Oxidative Stress Is Associated With Diastolic Dysfunction in Women With Ischemia With No Obstructive Coronary Artery Disease

Abstract

Background Women with signs and symptoms of ischemia and no obstructive coronary artery disease often have evidence of diastolic dysfunction. Oxidative stress ( OS ) is associated with cardiovascular risk factors and adverse outcomes. The relationship between systemic OS and diastolic dysfunction is unknown. Methods and Results A subgroup of women (n=75) with suspected ischemia and no obstructive coronary artery disease who had both cardiac magnetic resonance imaging and OS measurements were enrolled in the WISE ‐ CVD (Women Ischemia Syndrome Evaluation—Coronary Vascular Dysfunction) study. Left ventricular end‐diastolic pressure was measured invasively. Left ventricular end‐diastolic volume and peak filling rate were assessed using cardiac magnetic resonance imaging. Aminothiol levels of plasma cystine and glutathione were measured as markers of OS . Spearman correlation and linear regression analyses were conducted. The group mean age was 54±11 years, and 61% had a resting left ventricular end‐diastolic pressure >12 mm Hg.
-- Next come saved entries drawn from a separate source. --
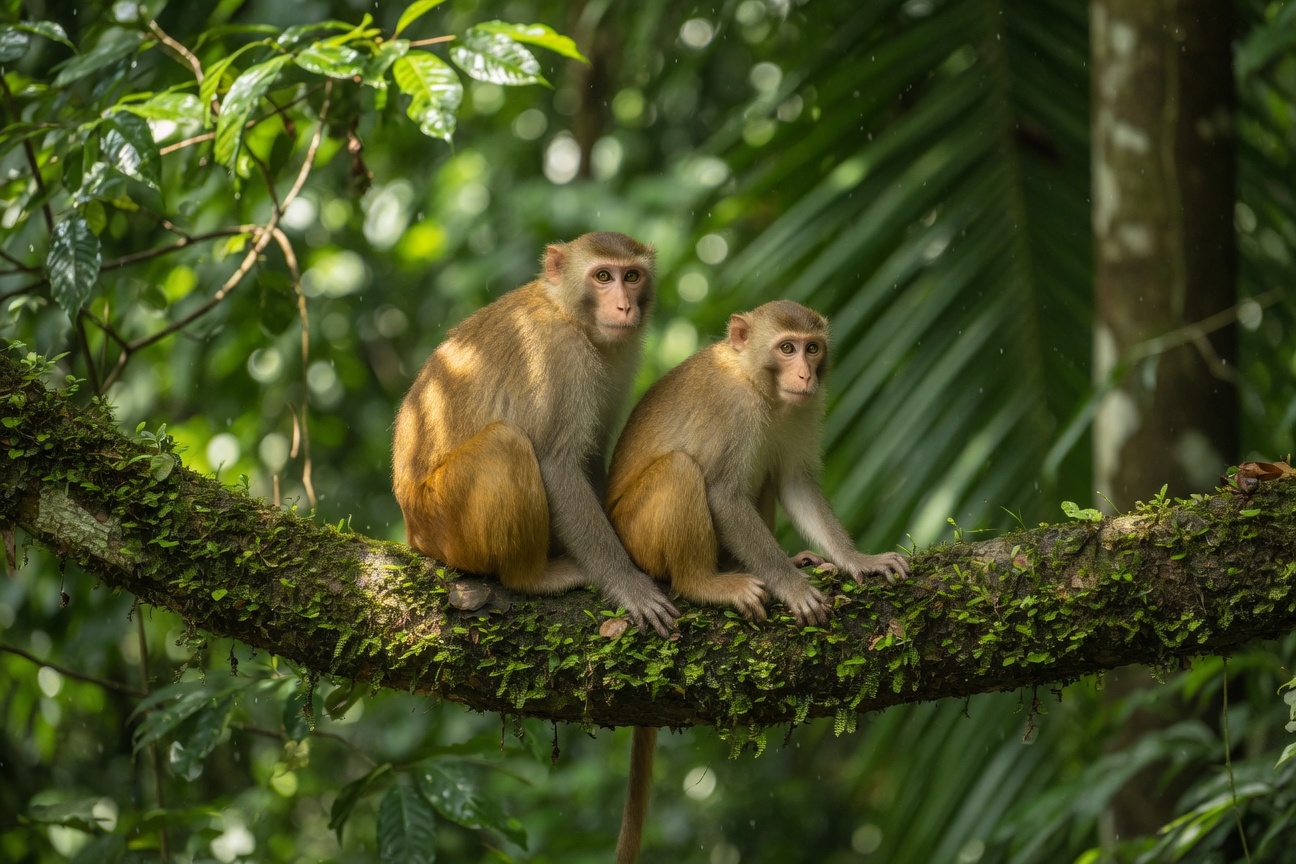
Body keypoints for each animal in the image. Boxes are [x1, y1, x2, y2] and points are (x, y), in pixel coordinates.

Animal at [391, 232, 680, 638]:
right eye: (603, 276)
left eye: (632, 276)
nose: (624, 307)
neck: (568, 314)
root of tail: (413, 532)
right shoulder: (559, 356)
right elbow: (556, 464)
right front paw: (628, 584)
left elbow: (590, 456)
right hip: (443, 520)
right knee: (506, 443)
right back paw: (531, 578)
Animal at [606, 299, 910, 863]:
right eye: (786, 348)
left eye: (812, 348)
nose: (805, 374)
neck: (757, 383)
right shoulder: (736, 412)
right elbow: (724, 494)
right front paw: (794, 590)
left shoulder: (803, 410)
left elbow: (794, 481)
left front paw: (858, 560)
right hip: (637, 539)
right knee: (682, 469)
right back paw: (706, 582)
Cystine levels correlated negatively with the peak filling rate ( r =−0.31, P =0.007) and positively with left ventricular end‐diastolic pressure ( r =0.25; P =0.038), indicating that increased OS was associated with diastolic dysfunction. After multivariate adjustment including multiple known risk factors for diastolic dysfunction and cardiovascular medications, cystine levels continued to be associated with peak filling rate (β=−0.27, P =0.049) and left ventricular end‐diastolic pressure (β=0.25; P =0.035). Glutathione levels were not associated with indices of diastolic function. Conclusions OS , measured by elevated levels of cystine, is associated with diastolic dysfunction in women with evidence of ischemia and no obstructive coronary artery disease, indicating the role of OS in patients with ischemia and no obstructive coronary artery disease. Its role in the progression of heart failure with preserved ejection fraction should be explored further.